[Collected data]
-=-=-

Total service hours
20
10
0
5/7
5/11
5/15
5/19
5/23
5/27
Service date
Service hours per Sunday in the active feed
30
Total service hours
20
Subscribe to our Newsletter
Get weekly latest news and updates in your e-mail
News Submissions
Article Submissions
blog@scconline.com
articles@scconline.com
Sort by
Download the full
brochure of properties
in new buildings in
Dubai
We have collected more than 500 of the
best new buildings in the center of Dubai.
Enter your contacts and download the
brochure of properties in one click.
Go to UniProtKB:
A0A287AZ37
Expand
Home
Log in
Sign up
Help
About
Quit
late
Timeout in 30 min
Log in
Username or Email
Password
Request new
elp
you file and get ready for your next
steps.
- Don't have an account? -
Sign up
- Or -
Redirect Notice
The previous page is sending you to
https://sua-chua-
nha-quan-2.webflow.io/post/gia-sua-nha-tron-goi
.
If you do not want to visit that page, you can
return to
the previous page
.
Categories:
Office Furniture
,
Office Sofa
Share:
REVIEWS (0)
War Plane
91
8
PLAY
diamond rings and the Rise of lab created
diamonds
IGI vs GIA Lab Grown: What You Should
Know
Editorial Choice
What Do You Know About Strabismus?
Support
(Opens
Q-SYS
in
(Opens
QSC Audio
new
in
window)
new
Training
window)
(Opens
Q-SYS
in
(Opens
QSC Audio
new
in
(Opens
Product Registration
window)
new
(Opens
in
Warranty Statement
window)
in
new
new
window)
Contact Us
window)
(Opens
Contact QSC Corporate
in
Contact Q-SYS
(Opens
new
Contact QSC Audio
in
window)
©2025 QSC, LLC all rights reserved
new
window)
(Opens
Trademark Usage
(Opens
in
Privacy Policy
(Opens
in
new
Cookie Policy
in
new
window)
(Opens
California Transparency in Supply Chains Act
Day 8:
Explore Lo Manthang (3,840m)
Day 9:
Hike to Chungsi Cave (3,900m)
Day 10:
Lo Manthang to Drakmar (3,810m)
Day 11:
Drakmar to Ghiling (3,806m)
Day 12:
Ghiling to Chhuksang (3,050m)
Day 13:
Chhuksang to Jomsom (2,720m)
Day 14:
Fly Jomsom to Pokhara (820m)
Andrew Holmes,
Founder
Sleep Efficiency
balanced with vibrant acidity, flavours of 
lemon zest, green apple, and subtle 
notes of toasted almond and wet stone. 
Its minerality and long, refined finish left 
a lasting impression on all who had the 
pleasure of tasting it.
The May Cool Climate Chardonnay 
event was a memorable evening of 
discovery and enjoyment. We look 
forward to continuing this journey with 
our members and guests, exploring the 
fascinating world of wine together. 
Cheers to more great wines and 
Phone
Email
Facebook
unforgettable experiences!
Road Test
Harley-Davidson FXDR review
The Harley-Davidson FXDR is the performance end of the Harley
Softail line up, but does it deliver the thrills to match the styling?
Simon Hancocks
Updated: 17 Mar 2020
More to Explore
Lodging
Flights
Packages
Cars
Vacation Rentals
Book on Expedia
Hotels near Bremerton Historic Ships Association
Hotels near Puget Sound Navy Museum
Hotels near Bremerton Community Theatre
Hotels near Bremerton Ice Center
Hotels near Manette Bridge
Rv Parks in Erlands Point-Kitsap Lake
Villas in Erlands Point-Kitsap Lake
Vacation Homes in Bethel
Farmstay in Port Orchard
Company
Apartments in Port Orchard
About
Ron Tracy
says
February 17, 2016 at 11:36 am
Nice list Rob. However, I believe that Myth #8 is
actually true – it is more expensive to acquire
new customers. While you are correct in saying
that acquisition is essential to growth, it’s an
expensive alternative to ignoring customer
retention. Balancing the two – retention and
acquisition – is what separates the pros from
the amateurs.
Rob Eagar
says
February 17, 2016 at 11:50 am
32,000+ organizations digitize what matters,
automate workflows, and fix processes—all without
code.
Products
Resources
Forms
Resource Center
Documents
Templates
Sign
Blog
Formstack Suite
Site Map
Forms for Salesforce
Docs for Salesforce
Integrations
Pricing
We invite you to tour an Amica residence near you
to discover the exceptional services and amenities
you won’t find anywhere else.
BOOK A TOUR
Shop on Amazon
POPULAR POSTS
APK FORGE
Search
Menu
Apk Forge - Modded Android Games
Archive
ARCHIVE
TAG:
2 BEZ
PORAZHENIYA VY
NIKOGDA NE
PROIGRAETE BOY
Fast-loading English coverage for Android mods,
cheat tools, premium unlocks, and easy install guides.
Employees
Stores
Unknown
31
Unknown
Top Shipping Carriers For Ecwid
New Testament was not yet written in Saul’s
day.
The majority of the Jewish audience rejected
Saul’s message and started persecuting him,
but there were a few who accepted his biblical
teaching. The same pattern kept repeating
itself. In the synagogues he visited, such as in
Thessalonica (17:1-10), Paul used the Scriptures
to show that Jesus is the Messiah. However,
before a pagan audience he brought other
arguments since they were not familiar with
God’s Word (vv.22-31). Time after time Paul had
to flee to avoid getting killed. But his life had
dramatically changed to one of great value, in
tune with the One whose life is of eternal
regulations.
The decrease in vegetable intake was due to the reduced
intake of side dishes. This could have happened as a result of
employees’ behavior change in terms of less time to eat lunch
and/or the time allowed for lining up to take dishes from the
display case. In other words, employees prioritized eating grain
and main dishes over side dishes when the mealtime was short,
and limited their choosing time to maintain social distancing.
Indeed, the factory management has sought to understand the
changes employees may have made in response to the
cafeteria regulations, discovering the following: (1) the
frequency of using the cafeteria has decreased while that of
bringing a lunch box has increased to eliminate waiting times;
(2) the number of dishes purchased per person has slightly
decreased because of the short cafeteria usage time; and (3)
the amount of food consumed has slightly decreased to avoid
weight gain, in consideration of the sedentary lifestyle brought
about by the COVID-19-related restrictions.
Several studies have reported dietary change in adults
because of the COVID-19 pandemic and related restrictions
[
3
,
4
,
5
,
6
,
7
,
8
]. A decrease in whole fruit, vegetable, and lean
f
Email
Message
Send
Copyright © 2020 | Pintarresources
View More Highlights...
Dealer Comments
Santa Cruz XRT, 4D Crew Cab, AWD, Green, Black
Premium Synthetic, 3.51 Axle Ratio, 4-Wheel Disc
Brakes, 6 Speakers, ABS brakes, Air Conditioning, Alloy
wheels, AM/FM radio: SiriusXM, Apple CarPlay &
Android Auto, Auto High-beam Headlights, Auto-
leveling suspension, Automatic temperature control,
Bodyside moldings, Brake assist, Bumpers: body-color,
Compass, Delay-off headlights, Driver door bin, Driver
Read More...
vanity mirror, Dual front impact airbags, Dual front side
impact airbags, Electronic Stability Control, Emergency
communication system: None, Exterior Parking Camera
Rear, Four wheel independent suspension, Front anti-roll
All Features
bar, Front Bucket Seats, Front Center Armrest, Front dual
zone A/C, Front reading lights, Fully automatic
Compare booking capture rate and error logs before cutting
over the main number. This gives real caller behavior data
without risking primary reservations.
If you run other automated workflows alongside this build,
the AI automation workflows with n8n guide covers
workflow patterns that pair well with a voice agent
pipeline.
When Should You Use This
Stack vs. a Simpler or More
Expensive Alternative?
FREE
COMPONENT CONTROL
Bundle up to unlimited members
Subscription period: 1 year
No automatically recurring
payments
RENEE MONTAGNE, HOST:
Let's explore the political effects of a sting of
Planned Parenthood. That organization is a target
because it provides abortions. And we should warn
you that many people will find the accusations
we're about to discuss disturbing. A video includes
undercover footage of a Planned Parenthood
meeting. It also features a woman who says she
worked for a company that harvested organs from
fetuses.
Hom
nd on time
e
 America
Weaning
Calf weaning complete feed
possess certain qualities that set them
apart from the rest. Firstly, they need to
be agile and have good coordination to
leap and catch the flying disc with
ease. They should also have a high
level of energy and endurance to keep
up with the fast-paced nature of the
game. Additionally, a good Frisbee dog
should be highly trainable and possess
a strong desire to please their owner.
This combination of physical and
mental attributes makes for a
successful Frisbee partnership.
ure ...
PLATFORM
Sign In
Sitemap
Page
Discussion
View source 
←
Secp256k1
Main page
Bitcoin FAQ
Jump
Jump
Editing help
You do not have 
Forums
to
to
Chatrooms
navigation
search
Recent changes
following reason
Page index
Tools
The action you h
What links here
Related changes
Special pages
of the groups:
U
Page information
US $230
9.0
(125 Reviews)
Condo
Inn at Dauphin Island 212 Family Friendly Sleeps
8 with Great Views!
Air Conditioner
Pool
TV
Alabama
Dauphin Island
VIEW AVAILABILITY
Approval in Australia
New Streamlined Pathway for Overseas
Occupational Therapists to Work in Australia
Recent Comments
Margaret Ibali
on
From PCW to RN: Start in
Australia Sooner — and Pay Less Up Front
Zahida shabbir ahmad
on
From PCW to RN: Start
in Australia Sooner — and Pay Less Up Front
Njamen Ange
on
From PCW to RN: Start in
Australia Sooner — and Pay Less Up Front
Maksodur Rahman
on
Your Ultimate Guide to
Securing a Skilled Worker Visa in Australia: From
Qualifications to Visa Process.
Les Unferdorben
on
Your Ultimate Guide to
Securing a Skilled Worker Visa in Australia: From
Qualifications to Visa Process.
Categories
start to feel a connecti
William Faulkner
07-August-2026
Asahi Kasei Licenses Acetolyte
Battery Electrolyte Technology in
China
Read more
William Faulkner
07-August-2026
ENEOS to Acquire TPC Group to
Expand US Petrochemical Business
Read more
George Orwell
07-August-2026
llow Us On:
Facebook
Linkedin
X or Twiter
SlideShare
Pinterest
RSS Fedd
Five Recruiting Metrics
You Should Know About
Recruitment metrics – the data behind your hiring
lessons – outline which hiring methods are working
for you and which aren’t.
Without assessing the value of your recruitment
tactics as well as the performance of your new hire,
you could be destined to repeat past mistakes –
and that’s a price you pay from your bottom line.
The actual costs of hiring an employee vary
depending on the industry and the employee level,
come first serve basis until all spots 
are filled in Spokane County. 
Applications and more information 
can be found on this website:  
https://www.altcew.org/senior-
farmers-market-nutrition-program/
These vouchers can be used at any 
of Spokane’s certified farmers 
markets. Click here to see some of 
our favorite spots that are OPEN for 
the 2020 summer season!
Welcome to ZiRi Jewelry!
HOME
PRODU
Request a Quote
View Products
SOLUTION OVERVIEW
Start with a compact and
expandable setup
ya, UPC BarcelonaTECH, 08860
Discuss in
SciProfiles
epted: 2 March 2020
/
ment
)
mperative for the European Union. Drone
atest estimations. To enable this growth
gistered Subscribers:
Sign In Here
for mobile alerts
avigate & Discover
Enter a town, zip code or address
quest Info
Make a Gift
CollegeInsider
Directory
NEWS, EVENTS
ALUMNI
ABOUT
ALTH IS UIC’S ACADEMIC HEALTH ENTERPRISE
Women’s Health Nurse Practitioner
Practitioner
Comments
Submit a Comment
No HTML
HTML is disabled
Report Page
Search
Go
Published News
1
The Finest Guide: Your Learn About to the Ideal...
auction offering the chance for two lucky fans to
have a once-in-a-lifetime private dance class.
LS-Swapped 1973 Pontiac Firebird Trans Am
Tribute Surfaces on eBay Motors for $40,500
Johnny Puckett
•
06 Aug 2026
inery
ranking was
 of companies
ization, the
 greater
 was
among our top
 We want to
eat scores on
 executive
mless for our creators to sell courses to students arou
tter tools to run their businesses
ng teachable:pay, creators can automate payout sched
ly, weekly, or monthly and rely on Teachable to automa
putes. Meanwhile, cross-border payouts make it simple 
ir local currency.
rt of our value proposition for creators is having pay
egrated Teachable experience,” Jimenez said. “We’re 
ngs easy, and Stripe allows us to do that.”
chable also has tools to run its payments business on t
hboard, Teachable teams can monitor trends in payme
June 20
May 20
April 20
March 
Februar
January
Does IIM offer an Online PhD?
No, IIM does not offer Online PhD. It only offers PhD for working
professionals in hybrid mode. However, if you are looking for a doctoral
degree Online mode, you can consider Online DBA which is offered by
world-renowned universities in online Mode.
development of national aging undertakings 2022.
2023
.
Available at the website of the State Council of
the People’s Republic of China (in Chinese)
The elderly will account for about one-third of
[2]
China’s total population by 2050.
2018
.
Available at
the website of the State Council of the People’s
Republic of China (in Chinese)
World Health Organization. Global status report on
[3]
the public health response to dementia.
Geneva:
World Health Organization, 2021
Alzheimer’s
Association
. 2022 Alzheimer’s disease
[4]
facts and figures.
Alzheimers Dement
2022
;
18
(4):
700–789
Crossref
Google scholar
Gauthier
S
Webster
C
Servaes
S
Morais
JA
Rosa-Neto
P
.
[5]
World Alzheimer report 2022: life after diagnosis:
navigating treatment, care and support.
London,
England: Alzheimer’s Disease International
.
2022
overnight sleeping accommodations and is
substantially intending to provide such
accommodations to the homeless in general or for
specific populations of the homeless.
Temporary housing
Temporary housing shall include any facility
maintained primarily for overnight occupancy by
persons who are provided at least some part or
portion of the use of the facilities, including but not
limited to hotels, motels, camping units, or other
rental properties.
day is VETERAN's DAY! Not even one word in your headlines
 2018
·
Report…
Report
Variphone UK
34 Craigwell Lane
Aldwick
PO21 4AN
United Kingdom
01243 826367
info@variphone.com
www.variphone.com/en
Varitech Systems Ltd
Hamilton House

-=-=-

ACTION ITEM: With the string "However" as the key, filter the data above and show the lines that match.

FINISHED TASK:
Nice list Rob. However, I believe that Myth #8 is
to show that Jesus is the Messiah. However,
professionals in hybrid mode. However, if you are looking for a doctoral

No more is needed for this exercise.